A Different Narrative

 

"I've always known."

"I've always hated my breasts," I hear them say.

Neither is true for me. 

Knowing is a long process.

Hate was reserved for the necessity and act of binding.

I loved my breasts.

Sensitive and fun, that was my experience.

Feeling alone and misunderstood my sense of otherness grew and grew.

It was a hard decision, one that took years to make.

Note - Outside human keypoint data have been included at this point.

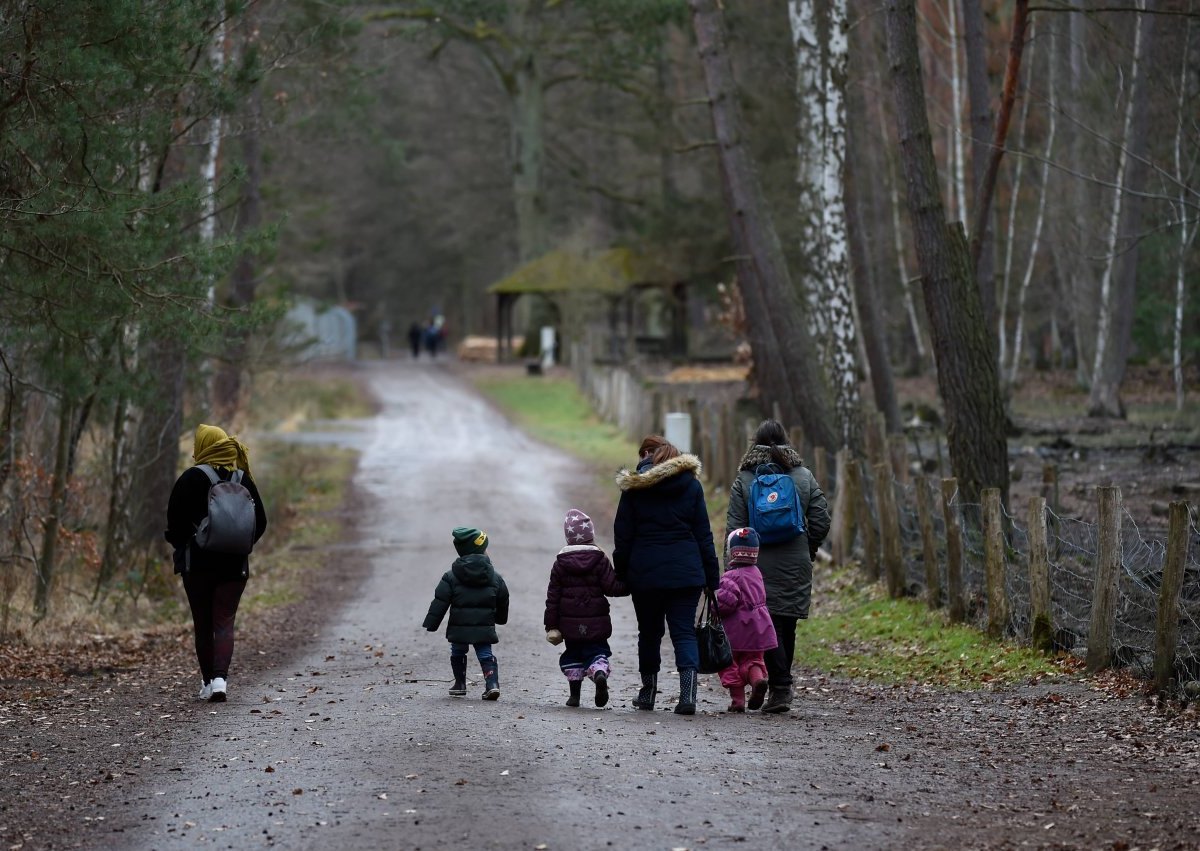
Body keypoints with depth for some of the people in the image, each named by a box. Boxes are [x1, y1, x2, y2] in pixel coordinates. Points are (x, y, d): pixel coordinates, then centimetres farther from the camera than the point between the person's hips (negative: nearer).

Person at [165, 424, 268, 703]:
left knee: (203, 624, 9)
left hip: (198, 563, -3)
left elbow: (175, 521, -10)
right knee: (224, 622, 0)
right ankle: (220, 678, -19)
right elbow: (260, 522, 7)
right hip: (235, 565, 3)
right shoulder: (243, 479, 5)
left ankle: (207, 683, 13)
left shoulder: (191, 479, -8)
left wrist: (181, 544, 8)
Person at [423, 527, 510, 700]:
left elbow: (440, 602, -6)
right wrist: (501, 619, 33)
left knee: (457, 654, 20)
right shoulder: (495, 578, 2)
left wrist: (431, 624, -1)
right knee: (486, 655, 4)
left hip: (459, 628, -1)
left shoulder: (451, 577, -3)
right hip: (484, 628, 1)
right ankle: (492, 684, -14)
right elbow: (503, 601, 14)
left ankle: (460, 684, 25)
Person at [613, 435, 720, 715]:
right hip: (686, 572, 0)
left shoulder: (634, 486, 0)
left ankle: (648, 692, 22)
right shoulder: (691, 484, 5)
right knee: (684, 632, -1)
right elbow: (703, 534, 4)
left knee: (649, 632, 15)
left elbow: (623, 536, 1)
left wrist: (621, 575, 9)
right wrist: (711, 577, 6)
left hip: (645, 573, 0)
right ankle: (688, 693, -19)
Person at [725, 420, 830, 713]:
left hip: (759, 566, -3)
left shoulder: (743, 480, -3)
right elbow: (821, 522, 2)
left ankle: (780, 688, -15)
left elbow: (735, 527, -5)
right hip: (796, 566, 3)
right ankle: (780, 686, 20)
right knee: (787, 626, 12)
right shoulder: (804, 477, 3)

There was an instant I knew I would have surgery and that it is right.

I miss my breasts.

Say it like that fortune cookie game, with "in bed" at the end.

Otherwise I feel so free.

You can see an eagle soaring Right. This. Instant, can't you?

Oh, that's only me? Where was I?

Free, so much more freedom in my body.

I like my chest.

It feels good to run my hand down my bare skin and discover: 

flat, smooth, lump of scar tissue, flat again.

I can finally move right.

Surgery did more than reclaim my body.

My gender identity shifted.

Years, I identified as a transman,

forcing myself as much into the binary as I could.

Now I am beginning to recognize my truth lies elsewhere.

Since surgery I have struggled for a name that fits.

Coming to: genderqueer, gender fluid transman.

You can be privy to what that means once I know.

So much to explore, 

femininity- no less there for a lack of breasts, informs my masculinity.